Task instructions:
Give the data again in full, without pictures.

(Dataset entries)

____________________

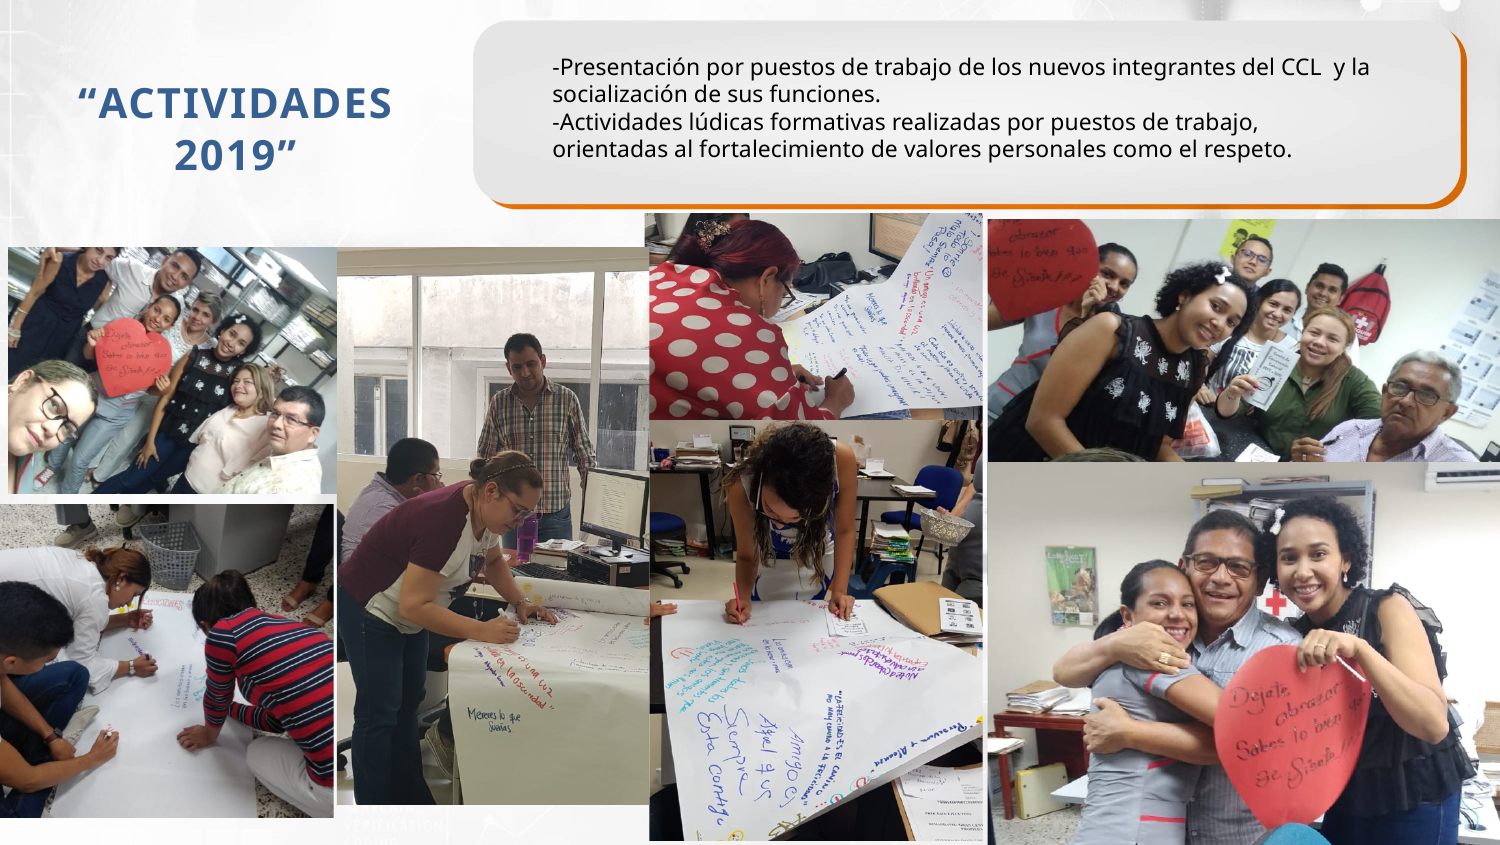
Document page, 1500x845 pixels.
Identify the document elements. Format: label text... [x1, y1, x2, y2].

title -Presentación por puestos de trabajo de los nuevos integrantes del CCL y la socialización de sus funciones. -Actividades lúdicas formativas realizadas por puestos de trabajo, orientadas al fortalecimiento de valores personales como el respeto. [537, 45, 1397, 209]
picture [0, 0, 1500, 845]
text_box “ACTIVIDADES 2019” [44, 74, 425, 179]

____________________

Reply:
Document page, 1500x845 pixels.
Identify the document elements. Format: label text... [x1, y1, x2, y2].

title -Presentación por puestos de trabajo de los nuevos integrantes del CCL y la socialización de sus funciones. -Actividades lúdicas formativas realizadas por puestos de trabajo, orientadas al fortalecimiento de valores personales como el respeto. [537, 45, 1397, 209]
picture [0, 0, 1500, 845]
text_box “ACTIVIDADES 2019” [44, 74, 425, 179]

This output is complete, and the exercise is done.